On January 9, 2024, the Bartlett Board of Mayor and Aldermen voted to leave the MPL system, being the last of the eight suburbs in Shelby County to do so.

==Branches==
As of July 2017, Memphis Public Libraries operated 18 branches throughout Shelby County, including the main Benjamin L. Hooks Central Library branch located in East Memphis.

| Library | Picture | Address | Historical Note |
| Benjamin L. Hooks Central Library |  | 3030 Poplar Ave. | The Central Library opened in November 2001. |
| Cherokee Library |  | 3300 Sharpe Ave. |  |
| Cordova Library |  | 8457 Trinity Rd. |  |
| Cornelia Crenshaw Memorial Library |  | 531 Vance Ave. |  |
| Cossitt Library |  | 33 South Front St. | The Cossitt branch opened in 1893 as Memphis' first public library.

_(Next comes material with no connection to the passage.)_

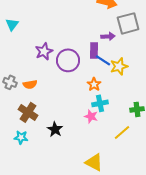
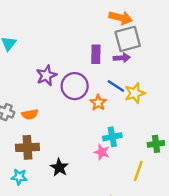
gray square: (128, 23) -> (128, 39), moved
purple rectangle: (94, 50) -> (96, 54), moved
orange star: (94, 84) -> (98, 103), moved
brown cross: (28, 112) -> (27, 147), turned -36
yellow line: (122, 132) -> (138, 171), turned -30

The original building was demolished in 1959 and replaced with a more modern building. |
| East Shelby Library |  | 7200 East Shelby Dr. |  |
| Frayser Library |  | 2220 James Rd. | The Frayser branch opened in May 2025, replacing the previous location at 3712 Argonne St, which opened in 1961. |
| Gaston Park Library |  | 1040 S. Third St. |  |
| Hollywood Library |  | 1530 N. Hollywood St. |  |
| Levi Library |  | 3676 Hwy 61 South |  |
| North Library |  | 1192 Vollintine Ave. |  |
| Parkway Village Library |  | 4655 Knight Arnold Rd. |  |
| Officer Geoffrey Redd Library |  | 5094 Poplar Ave. | The branch was formerly known as the Poplar-White Station Library. |
| Orange Mound Library |  | 843 Dallas St. | The Orange Mound branch opened in April 2024. |
| Raleigh Library |  | 3452 Austin Peay Hwy. | The Raleigh branch was previously located at 3157 Powers Rd, with the current location at the Raleigh Springs Civic Center opening in December 2020. |
| Randolph Library |  | 3752 Given Ave. |  |
| South Library |  | 1929 South Third St. |  |
| Whitehaven Library |  | 4120 Mill Branch Rd. |

==WYPL==

WYPL (89.3 FM) is a non-commercial radio station that provides an open radio reading service to patrons. Book readings, author interviews, and both local and international news programming are among the station's offerings. The wide array of broadcasts spans from Eye On Vision, a program featuring doctors' input on the latest research in the field of vision and eye care, to AfricaLink, which provides insight into the latest developments in African news. The station's diverse and quality content has led it to be selected as the Model Radio Reading Service by the American Foundation for the Blind.